Every day for the past ten months, Ebola cases have been reported in Butembo – a city of more than one million inhabitants – and its immediate surroundings, including Binone, Kabondo, Kavisa, Kirimbere and Vuhunga. So far, there have been more than 2 008 cases in the provinces of North Kivu and Ituri, including 1 900 confirmed and 94 probable, with more than 1 340 deaths.
To make sure that vaccination teams from the Ministry of Health and the World Health Organization could safely arrive on site to administer the Ebola vaccine, Kakule and Muhindo first toured the alleys of Vighole, meeting community members. Their goal was to conduct an in-depth door-to-door awareness campaign so that a vaccination site could be set up. They were targeting first and second degree contacts with people who had been diagnosed with the virus.
“It has been a long time since an Ebola response team could set foot here,” Kakule says, “but we are mobilizing against misinformation and lack of trust within our community, which itself is plagued by doubt and anger at the insecurity caused by armed groups.”
During the first six months of 2019, the Katwa area and the Butembo urban agglomeration experienced several attacks attributed to armed groups. These attacks included the looting and destruction of Ebola treatment centres, during which some health responders at the frontline and security forces repelling the attackers lost their lives.

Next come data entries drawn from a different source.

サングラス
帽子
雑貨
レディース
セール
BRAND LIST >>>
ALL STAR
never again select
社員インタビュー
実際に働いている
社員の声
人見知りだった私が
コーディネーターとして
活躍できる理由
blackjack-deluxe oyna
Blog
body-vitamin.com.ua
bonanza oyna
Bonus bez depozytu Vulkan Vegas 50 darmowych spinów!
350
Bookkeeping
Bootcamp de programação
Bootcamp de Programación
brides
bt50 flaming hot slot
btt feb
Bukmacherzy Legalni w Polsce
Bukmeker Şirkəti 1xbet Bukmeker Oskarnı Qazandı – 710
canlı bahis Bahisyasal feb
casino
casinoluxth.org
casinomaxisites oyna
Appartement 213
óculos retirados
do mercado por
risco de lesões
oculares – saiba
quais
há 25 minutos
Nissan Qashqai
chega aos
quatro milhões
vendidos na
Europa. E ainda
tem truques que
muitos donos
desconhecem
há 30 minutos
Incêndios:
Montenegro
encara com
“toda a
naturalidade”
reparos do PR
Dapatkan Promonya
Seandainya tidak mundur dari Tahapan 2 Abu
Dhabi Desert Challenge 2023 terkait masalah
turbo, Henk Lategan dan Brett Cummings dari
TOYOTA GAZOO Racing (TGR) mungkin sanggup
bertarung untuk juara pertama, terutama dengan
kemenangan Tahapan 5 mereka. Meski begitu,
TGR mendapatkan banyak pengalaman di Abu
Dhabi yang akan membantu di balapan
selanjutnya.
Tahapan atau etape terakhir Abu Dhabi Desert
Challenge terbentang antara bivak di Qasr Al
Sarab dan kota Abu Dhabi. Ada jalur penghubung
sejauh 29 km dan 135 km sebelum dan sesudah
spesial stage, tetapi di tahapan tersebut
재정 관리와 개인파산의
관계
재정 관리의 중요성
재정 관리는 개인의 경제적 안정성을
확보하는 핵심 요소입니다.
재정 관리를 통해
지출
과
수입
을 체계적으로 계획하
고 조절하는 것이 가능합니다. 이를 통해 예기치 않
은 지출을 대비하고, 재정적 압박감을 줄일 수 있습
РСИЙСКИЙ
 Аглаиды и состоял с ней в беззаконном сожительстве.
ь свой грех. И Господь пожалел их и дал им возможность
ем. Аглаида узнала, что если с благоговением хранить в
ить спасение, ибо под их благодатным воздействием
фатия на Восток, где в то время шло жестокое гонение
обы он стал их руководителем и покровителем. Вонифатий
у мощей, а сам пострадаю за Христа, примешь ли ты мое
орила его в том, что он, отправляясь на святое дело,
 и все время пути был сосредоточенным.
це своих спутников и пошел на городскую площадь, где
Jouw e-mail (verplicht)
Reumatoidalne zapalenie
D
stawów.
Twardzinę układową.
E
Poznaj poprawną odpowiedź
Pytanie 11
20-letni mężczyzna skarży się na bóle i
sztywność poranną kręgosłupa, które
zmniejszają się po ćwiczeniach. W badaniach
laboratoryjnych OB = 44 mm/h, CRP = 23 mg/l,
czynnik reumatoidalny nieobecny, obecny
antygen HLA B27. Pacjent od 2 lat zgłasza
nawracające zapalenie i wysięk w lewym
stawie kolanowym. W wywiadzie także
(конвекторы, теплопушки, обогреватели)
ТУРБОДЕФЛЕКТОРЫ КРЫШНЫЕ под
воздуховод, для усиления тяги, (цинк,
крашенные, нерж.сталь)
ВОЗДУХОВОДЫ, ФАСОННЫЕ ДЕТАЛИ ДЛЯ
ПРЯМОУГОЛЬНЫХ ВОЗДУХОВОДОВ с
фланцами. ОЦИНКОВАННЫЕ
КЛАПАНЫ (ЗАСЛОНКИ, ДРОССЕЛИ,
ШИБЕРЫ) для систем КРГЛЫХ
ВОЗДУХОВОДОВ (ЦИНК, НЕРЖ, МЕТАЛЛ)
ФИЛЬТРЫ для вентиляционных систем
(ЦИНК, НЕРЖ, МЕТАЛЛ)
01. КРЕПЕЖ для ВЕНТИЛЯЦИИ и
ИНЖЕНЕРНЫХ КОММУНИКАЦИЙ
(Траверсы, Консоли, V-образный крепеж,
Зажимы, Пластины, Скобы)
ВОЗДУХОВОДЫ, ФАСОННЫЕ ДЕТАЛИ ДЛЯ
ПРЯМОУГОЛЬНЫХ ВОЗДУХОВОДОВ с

Kakule remembers that, after difficult weeks of bitterness and misunderstanding following these violent incidents, he and Muhindo simply decided to organize community meetings to explain that the Ebola virus disease was a serious danger that threatened everyone without exception.
“Those who die of this deadly virus are our brothers and sisters. We cannot give up and watch the situation continue to deteriorate like this without doing anything,” Kakule says. The Vighole area was recently in uproar after a series of deaths occurred within a single family. First came the death of a 17-year-old boy suspected of having contracted Ebola, followed by the deaths of both his parents a few days later.
“I told myself that talking about Ebola to members of our neighborhood is not a crime, even if other residents treat us like sell-outs bought by the response teams,” says Muhindo.
Muhindo says he often uses “the testimonies of those who are already healed from Ebola as a powerful argument to sweep away the doubt” of his neighbors in the Vighole area. He also talks about the importance of vaccinating or decontaminating affected households to prevent the disease from spreading further.
Teams of first responders to the deadly Ebola virus have often faced community mistrust, fuelled by misinformation spread by some parliamentary candidates in the general elections that took place in late 2018. This is one of the reasons why Kakule and Muhindo decided to fight misinformation about the epidemic, which is having an increasingly negative impact on their community.
“We talk to everyone – young, old and even children. We tell them that it is better to get vaccinated if you came in contact with a confirmed Ebola patient rather than wait a long time to develop the disease only to die later,” Kakule says.
On Friday, May 31, the response teams arrived in Vighole to begin vaccination in the field around the identified contacts. On the same day, the WHO Assistant Director-General for Emergencies and Health Risks, Dr. Ibrahima Socé-Fall, visited the site and praised “the courage and commitment of these two community leaders,” referring to Kakule and Muhindo.
“Thanks to their hard work, their community, once resistant to response activities, is now mobilized to take ownership of the fight to get Katwa and its various neighborhoods out of the chain of transmission of Ebola,” said Dr. Socé-Fall.